Sam: What about you? What do you do?
Nina: I don’t have to put up with this, you know. I do have an audition in the morning. (parting shot) Don’t know what you see in her, she’s not very attractive.
Danny: Welcome to Hell.
Sam: At least it’s warm.

Nina: If work calls, I’ve had a car accident. If uni calls, I’m in Melbourne on a research trip. If mum calls, I’m gay and fucking my sister over at her place. And if Joey calls, I’m still using the computer so he can go and get fucked!

Sam: Why do you always have to wear black?
Anya: I’m in mourning for my life.
Sam: This is Sydney, they do things differently here.
Nina: Nobody cares about my problems, do they?

Nina: Well, I hope you’re all extremely satisfied with yourselves. My boyfriend now thinks I’m gay, my mother thinks I’ve been in a car accident, my boss thinks I’m in Melbourne, and someone told my uni tutor to go and get fucked!

Danny: Dirk, this newly installed sophisticated gay radar of yours is picking up shit from the cosmos that just ain’t fucking there. I've got my own shit to worry about. I've lived in 49 shared households in what seems as many years. I've been ripped off, raided, threatened, burned out, shot at, cheated on, scabbed in every one of those years. My beds are foam slabs on the floor, my cupboards are stacks of stolen milk crates. I've lived with tent-dwelling bank clerks, albino moon tanners, nitrous suckers, psycho fucking drama queens, ACID EATERS, MUSHROOM FARMERS, FUCKING BROTHEL CRAWLERS, FRIDGE-PISSERS, HARDCORE SEPARATIST LESBIANS, AND AN OBSCURELY-TITLED JAPANESE GIRL! AND NOW THE BEST FRIEND I'VE EVER HAD IN THE FUCKING WORLD WON'T EVEN FUCKING TALK TO ME! I'M IN A PSYCHO FUCKING NIGHTMARE FROM HELL, AND I'M FUCKING FED UP WITH IT! So I suggest, pal, that you tune in, and chill fucking out.
(Dirk nods, terrified)
Nina: Nobody asks about my problems, do they?

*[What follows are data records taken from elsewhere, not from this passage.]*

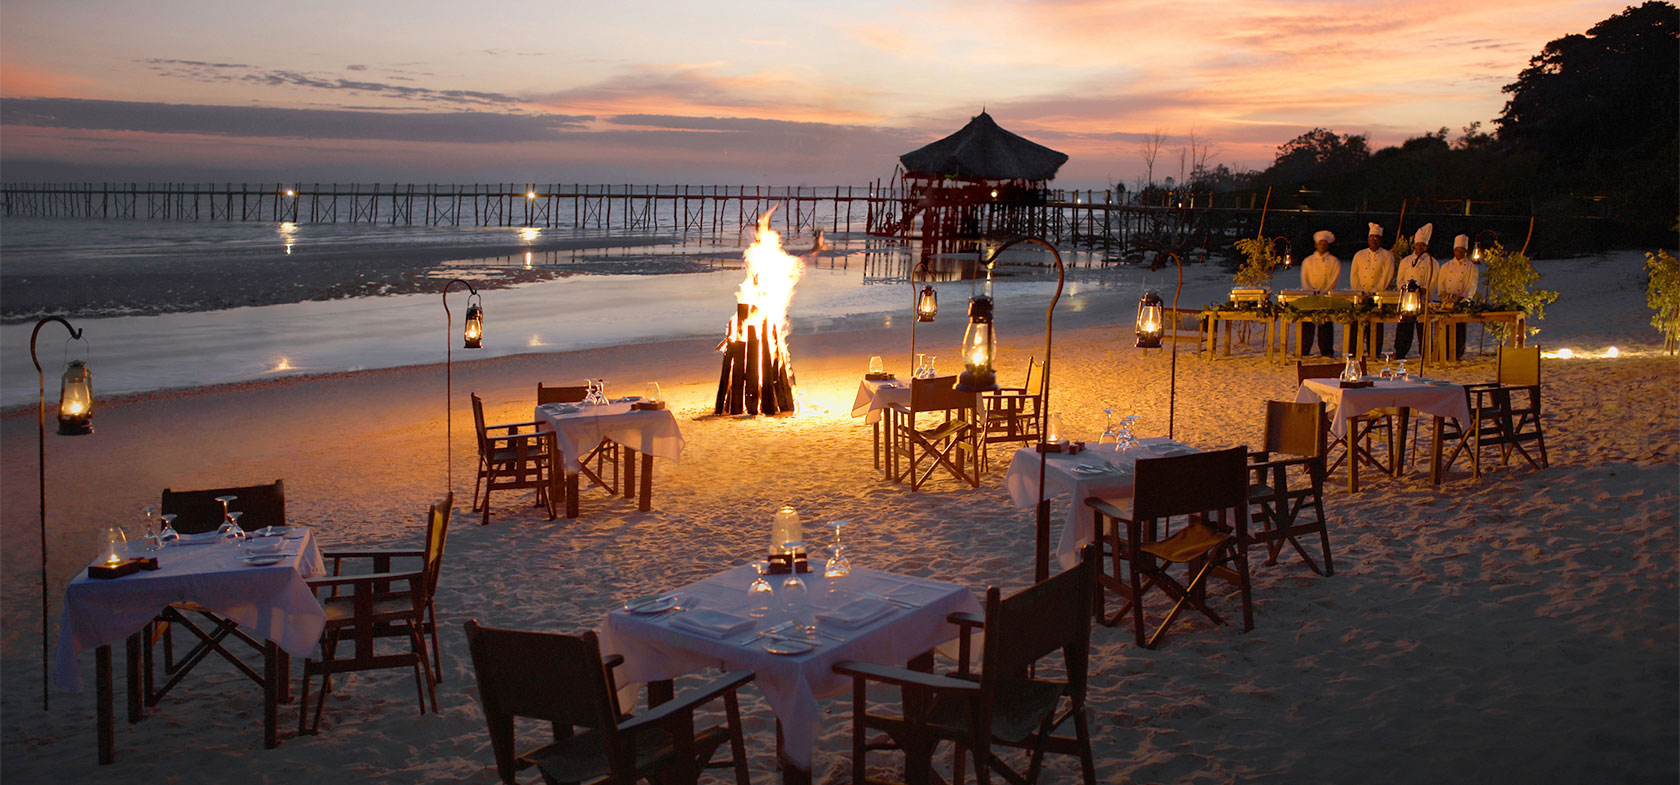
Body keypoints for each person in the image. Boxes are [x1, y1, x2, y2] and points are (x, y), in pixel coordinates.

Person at [1392, 223, 1438, 359]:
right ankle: (1400, 351)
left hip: (1422, 299)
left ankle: (1425, 353)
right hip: (1407, 299)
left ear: (1426, 247)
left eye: (1422, 246)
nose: (1420, 248)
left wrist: (1424, 291)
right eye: (1418, 245)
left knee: (1422, 326)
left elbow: (1433, 280)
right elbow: (1400, 279)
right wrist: (1405, 290)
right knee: (1404, 325)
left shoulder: (1432, 262)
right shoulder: (1406, 261)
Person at [1349, 222, 1395, 355]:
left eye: (1376, 239)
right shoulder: (1359, 255)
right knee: (1356, 322)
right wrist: (1358, 291)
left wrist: (1377, 290)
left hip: (1378, 295)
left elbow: (1387, 275)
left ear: (1380, 240)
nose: (1373, 241)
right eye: (1371, 238)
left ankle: (1374, 351)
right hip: (1360, 294)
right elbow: (1354, 274)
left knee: (1376, 323)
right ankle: (1353, 350)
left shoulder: (1387, 255)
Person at [1298, 230, 1341, 358]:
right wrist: (1311, 292)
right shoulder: (1308, 261)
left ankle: (1326, 350)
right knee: (1307, 323)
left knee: (1326, 323)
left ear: (1328, 245)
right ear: (1315, 245)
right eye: (1320, 243)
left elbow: (1334, 279)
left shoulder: (1334, 261)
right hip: (1310, 296)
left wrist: (1324, 292)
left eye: (1324, 243)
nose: (1322, 245)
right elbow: (1304, 279)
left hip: (1326, 297)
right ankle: (1304, 349)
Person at [1436, 234, 1480, 358]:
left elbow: (1471, 286)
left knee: (1460, 329)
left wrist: (1462, 299)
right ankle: (1443, 352)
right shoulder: (1446, 266)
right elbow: (1441, 284)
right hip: (1447, 302)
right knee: (1446, 328)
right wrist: (1445, 296)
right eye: (1457, 250)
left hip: (1461, 303)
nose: (1459, 253)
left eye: (1462, 250)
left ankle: (1457, 353)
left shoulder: (1471, 268)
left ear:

(Inspecting Flip’s corpse)
Sydney Cop 1: Shitload of paperwork here, mate.
Sydney Cop 2: Shitload.
Sydney Cop 1: Must have happened right in the middle of the Top 100.
Sydney Cop 2: Just like a junkie, eh?
Sydney Cop 1: Yeah, well he’ll never know what hit number one now, will he, eh?
Sydney Cop 2: (snorts) Typical bloody junkie.
Sydney Cop 1: Did you know he was a junkie?
Sydney Cop 2: Don’t touch anything until the lab boys arrive. Never know with these junkies.
Sydney Cop 1: Mmm, you never know.
Sydney Cop 2: And don’t eat the felafel.